Além de dedicar seu show a Renata Carvalho, a baiana fez um forte discurso, aplaudido por boa parte do público do FIG. Veja o vídeo:
“Me choca profundamente que os políticos desse país censurem uma peça de teatro, que censurem uma exposição de arte de grandes artistas. É de uma petulância absurda […] Arte não tem dogma, arte é crítica social, arte é essencialmente livre”, pontuou.
Fazendo questão de reforçar seu respeito à religião, afirmando ser de família católica e também sendo respeitosa ao direito de protesto religioso, o que não significa censura, Daniela ainda foi didática em relação à função da arte.
“Arte é para incomodar, é para fazer pensar, é para refletir, para libertar a cabeça de merda. Não existe uma civilização sem liberdade, não existe uma civilização na face da terra que não tenha sido construída a partir das manifestações artísticas de seu povo”, falou.
A fala da cantora é fundamental, sobretudo diante da ignorância atual cada vez maior, lembrando os tempos obscuros da ditadura militar, quando era normal a censura de obras artísticas e jornalísticas, coisa proibida por nossa Constituição, como bem lembrou Daniela.
“Então não me venham agora com ignorância querer conceituar o que é arte e o que não é. É ignorância absurda. O ministro [do STF aposentado] Carlos Ayres Brito disse que a gente estava na idade da mídia, mas parece que estamos na Idade Média. Censurar uma peça de teatro por convicções religiosas é um absurdo. Isso não pode ser permitido. A nossa Constituição não deixa isso.
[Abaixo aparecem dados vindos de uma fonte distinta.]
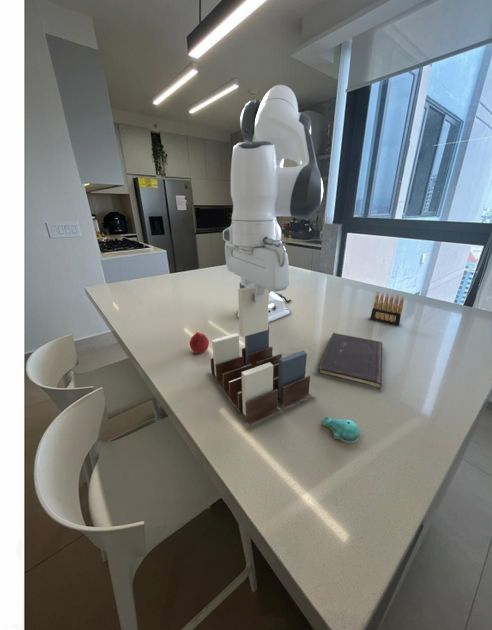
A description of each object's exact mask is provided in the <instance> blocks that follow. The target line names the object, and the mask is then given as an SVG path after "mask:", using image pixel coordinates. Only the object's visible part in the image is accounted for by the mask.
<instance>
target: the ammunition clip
mask: <svg viewBox="0 0 492 630" xmlns="http://www.w3.org/2000/svg"><path fill="white" fill-rule="evenodd" d="M384 295H385V294H384V292H382V293H381V294H380V292H379V291H377V292H376V294H375V296H374V301H373V304H372V310H371V313H370V317H369V320H370V321H375V322H379V323H383V324H386V325H387V324H388V325H391V326H396V327H399V326H400V324H401V317H402V312H403V309H404V302H405V295H402V296H401V297H400V300H399V295H398V294H396V296H395V299H394V293H392V294H391V296H390V298H389V293H388V292H387V293H386V295H385V296H384ZM384 297H385V298H384Z"/></svg>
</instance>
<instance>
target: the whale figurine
mask: <svg viewBox="0 0 492 630" xmlns="http://www.w3.org/2000/svg"><path fill="white" fill-rule="evenodd" d="M321 425H322V426H323V427H326V428H329V429H330V430H331V431H332V433H333V435H332V437H333V439H335V440H340V441H341V442H343V443H346V444H354V443H356V442H357V441H358V440H359V439H360V428H359V427H358V424H357V423H355V422H354V421H353V420H351V419H346V418H345V419H339V418H338V419H337V418H336V419H332V417H331V416H326V418H325V420H324V421H322V423H321Z"/></svg>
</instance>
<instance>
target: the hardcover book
mask: <svg viewBox="0 0 492 630" xmlns="http://www.w3.org/2000/svg"><path fill="white" fill-rule="evenodd" d="M318 370H319V373H322V374H324V375H325V374H326V375H330V376H334V377H338V378H341V379H346V380H349V381H354V382H359V383H361V384H362V383H363V384H367V385H371V386H373V387H374V388H376V389H377V390H381V389H382V386H383V342H382V341H379V340H373V339H369V338H364V337H358V336H353V335H352V336H351V335H347V334H342V333H335V332H333V333H332V334H331V337H330V339H329V342H328V345H327V347H326V350H325V352H324V355H323V357H322V359H321V362H320V364H319V367H318Z"/></svg>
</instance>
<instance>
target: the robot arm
mask: <svg viewBox="0 0 492 630" xmlns="http://www.w3.org/2000/svg"><path fill="white" fill-rule="evenodd" d="M239 127H240V133H241V137H242V138H243V139H244V140H246V141H240V142H238V143H236V144H235V145H233V148H232V153H231V162H230V198H231V201H232V214H231V224H230V226H228V227H227V228H224V230H222V240H223V241H224V242H225V243H224V257H225V265H226V269H227V271H228V272H229V273H232V274H234V275H236V276H238V277H239V280H240V281H239V289H241V288H247V287H252V286H255V288H256V290H255V293H254V294H252V295H253V301H254V302H256V303H260V302H262V301H263V294H264V292H265V290H266V289H267V290H269V311H268V323H271V322H273V321H275V320H278V319H280V318H283V317H285V316H287V315H288V316H289V315H290V312H291V311H290V309H289V308H288V307H286V306H285V302H286V303H290V302H292V299H287V298H286V297H285V296H284V295H282V294H280V293H278V292H282V291H285V290H287V288H288V287H289V285H290V264H289V257H288V254H287V249H286V247H285V245H284V244H283V242H282V241H281V240H282V229H281V226H280V225H279V223H278V220H277V217H291V218H298V219H308V218H309V217H311V216H312V215H314V214H315V213H316V212H317V211H318V210H319V209H320V208H321V204H322V201H323V196H324V184H323V179H322V174H321V172H320V169H319V167H318V162H317V157H316V154H315V153H316V152H315V146H314V143H313V138H312V120H311V117H310V116H309V115H308V114H306V113H304V112H302V111H300V112H299V106H298V99H297V97H296V94H295V92H294V91H293V90H292V89H291V88H290V87H289V86H287V85H285V84H277V85H274V86H273V87H271V88H270V89H268V91H267V92H266V93H265V95H264V96H263V98H262V100H259V98H257V99H254V100H252V99H251V100H249V101H248V102H246V103H245V105H244V108H243V109H242V111H241V113H240V118H239ZM285 160H289V161H292V162H294V163H296V164H297V165H296V166H284V161H285ZM237 317H238V318H239V311H238V312H237Z"/></svg>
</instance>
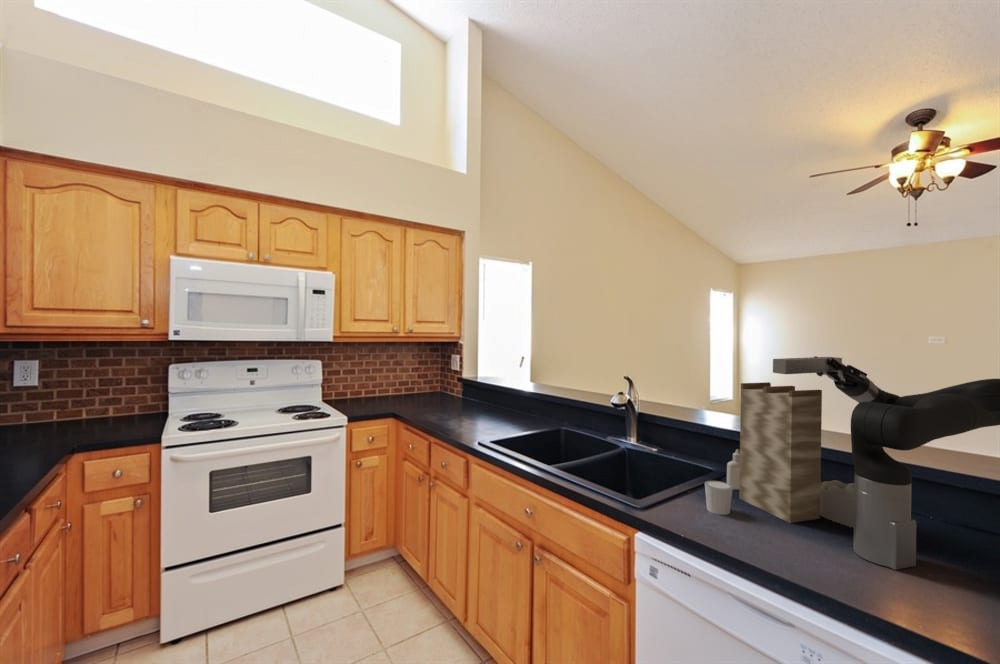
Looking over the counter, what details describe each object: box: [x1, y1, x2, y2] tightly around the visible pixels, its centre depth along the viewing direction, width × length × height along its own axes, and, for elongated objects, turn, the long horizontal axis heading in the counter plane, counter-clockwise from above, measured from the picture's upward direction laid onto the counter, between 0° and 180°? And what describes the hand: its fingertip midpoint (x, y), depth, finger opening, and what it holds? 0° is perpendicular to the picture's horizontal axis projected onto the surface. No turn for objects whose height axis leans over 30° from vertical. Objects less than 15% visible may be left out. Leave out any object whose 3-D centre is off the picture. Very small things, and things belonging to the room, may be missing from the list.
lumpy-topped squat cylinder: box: [820, 479, 855, 529], centre depth 113 cm, size 10×13×9 cm
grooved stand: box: [738, 381, 823, 524], centre depth 118 cm, size 16×10×34 cm, turn 16°
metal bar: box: [772, 356, 843, 375], centre depth 127 cm, size 4×22×4 cm, turn 107°
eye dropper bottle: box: [726, 448, 740, 491], centre depth 133 cm, size 4×6×12 cm
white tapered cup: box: [704, 480, 734, 516], centre depth 117 cm, size 7×7×7 cm
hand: (821, 359), depth 128 cm, fingers closed on metal bar, 4 cm apart
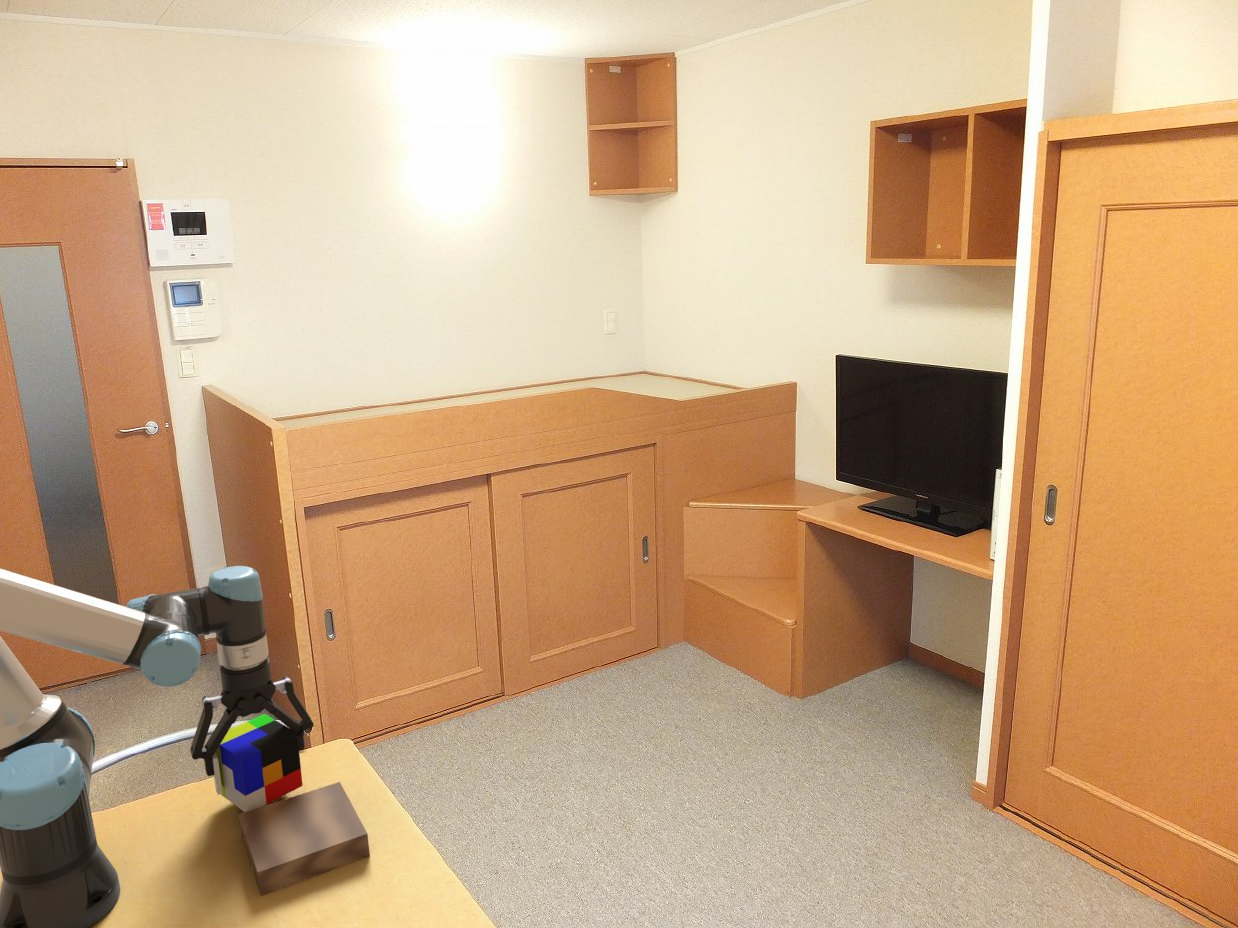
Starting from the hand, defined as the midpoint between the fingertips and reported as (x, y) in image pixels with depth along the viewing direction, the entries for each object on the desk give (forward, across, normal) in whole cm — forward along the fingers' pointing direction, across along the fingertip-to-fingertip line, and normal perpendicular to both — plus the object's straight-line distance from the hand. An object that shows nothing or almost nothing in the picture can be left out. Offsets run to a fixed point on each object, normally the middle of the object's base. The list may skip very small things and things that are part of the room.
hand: (258, 778), depth 156 cm
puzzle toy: (+2, 0, 0) cm, 2 cm away
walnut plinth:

A nossa Constituição não é a bíblia […], a nossa Constituição nos permite, sim, lidar com símbolos religiosos e falar sobre eles”, disse.
Ela ainda reforçou a fragilidade de travestis em nossa sociedade.
“Como alguém tem a capacidade de oprimir uma travesti, que há tantos anos são massacradas? É desumanidade, maldade, ruindade”, falou.
Daniela ainda recorreu a um trecho de “Bichos Escrotos”, música do Titãs, que fez questão de declamar, obviamente referindo-se a políticos hipócritas que perseguem a atriz travesti: “Bichos escrotos saiam dos esgotos”.
“Ela [Renata Carvalho] é Jesus Cristo, sim. Eu estou aqui. Eu sou gay. Eu sou lésbica e daí?”, perguntou.
E antes de cantar o sucesso da Legião Urbana “Tempo Perdido”, de Renato Russo, fez questão de dizer: “Meu amigo Renato Russo era gay, muito bicha, muito veado, sim”.
Ao se posicionar em defesa de Renata Carvalho de forma destemida, Daniela Mercury demostra postura de uma grande artista que não tolera a censura, que tanto mal fez ao Brasil e volta a tentar se reestabelecer.
Mesmo censurada pelo FIG, a peça “O Evangelho Segundo Jesus, Rainha do Céu” com Renata Carvalho será apresentada nesta semana em local ainda não divulgado.
Um financiamento coletivo permitiu que a atriz e sua equipe pudessem viajar à cidade pernambucana.
A produção da peça recebeu ameaças já denunciadas à polícia e, em razão da segurança, não divulga onde será a apresentação.
Todos os ingressos disponibilizados foram vendidos, o que só comprova que, se há uma tentativa de fazer o Brasil voltar a tempos ignorantes, há também muita gente disposta a resistir, enfrentar a censura e defender a liberdade.
Ironicamente, o tema do Festival de Inverno de Garanhuns 2018 é “Um Viva à Liberdade”.